Puis elle arrive, sous les vivats d’au moins 300 militants chauffés à blanc. Jeunes, moins jeunes, des enfants aussi sont là. Sourire carnassier largement affiché, Marine Le Pen prend place au côté de sa nièce. S’ensuit une série de questions-réponses relativement stériles. Au sortir de la conférence de presse, la présidente du FN harangue les foules. Très heureuse de pouvoir enfin venir féliciter « sa fille », tout le monde en prend pour son grade : Copé, Valls, Taubira et son laxisme, l’UMPS…

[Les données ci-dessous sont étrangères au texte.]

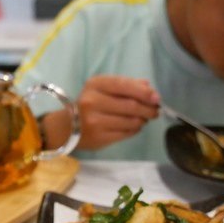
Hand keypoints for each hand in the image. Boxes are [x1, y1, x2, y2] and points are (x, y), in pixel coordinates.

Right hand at [41, 76, 159, 150]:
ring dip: (142, 120)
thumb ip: (126, 85)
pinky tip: (134, 126)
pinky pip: (126, 133)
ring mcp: (95, 121)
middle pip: (130, 105)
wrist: (66, 127)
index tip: (157, 98)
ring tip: (144, 119)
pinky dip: (135, 130)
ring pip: (130, 121)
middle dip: (148, 109)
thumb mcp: (103, 89)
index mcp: (95, 85)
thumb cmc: (89, 105)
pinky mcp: (99, 137)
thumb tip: (149, 87)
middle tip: (155, 111)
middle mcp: (92, 102)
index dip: (144, 92)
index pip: (124, 85)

Ce sont « eux, ils » contre « nous ». A force d’être anti communautariste, il semble qu’on le devienne soi-même. Les militants donnent de la voix. Avant d’entonner la Marseillaise, on entend « Ils ont peur de nous, ils ont bien raison ! » ou des « Marine, présidente » hurlés à gorges déployées. Le visage d’une adolescente s’émerveille, les yeux rivés sur la chef de parti. Il fait très chaud mais un peu froid dans le dos. Il faut se frayer un chemin vers la sortie sans trop montrer son badge « Presse ». Ouf, l’air y est plus respirable. Jusqu’en 2014 ?
Clément Chassot
(1) 27 % au 1er tour de la présidentielle en Vaucluse et 28,5 % à Carpentras. Deux députés d’extrême droite sur les cinq du département ont été ensuite élus : Jacques Bompard (Ligue du sud) et Marion Maréchal (nous voilà) Le Pen (Front national).
(2) En mai 1990, un cimetière juif est profané à Carpentras. Pierre Joxe, ministre de l’Intérieur de Mitterrand, désigne immédiatement le Front national de Jean-Marie Le Pen comme responsable. Après sept ans de procédures troubles, de pistes infructueuses et d’emballements médiatiques, 4 skinheads sont jugés coupables. Aucun lien entre eux et le FN n’est établi.